Work item: In your copy of the listing below, reproduce each word exactly and include no pictures.

Data shown:
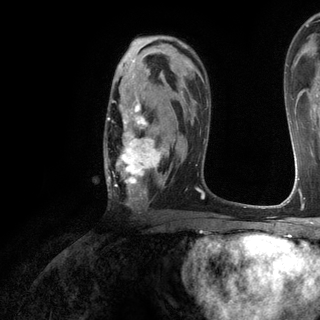
Breast MRI (dynamic contrast-enhanced), one axial slice. Slice 79 of 120 in the series (ordered by position). Cropped to one breast. Dynamic contrast-enhanced series, time point 2 of 6 at this slice position (early post-contrast). 3 T. TE 2.8 ms, TR 7.2 ms. 320 × 320 image matrix, field of view 225 × 225 mm. Female patient.
Structures marked on this image (semi-automatically segmented with operator editing):
- enhancing-tissue mask used for the functional tumour volume (all voxels passing the contrast-enhancement thresholds inside the analysis volume; usually the tumour): bounding box <105,96,169,205> (left, top, right, bottom; pixels)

Reply:
Breast MRI (dynamic contrast-enhanced), one axial slice. Slice 79 of 120 in the series (ordered by position). Cropped to one breast. Dynamic contrast-enhanced series, time point 2 of 6 at this slice position (early post-contrast). 3 T. TE 2.8 ms, TR 7.2 ms. 320 × 320 image matrix, field of view 225 × 225 mm. Female patient.
Structures marked on this image (semi-automatically segmented with operator editing):
- enhancing-tissue mask used for the functional tumour volume (all voxels passing the contrast-enhancement thresholds inside the analysis volume; usually the tumour): bounding box <105,96,169,205> (left, top, right, bottom; pixels)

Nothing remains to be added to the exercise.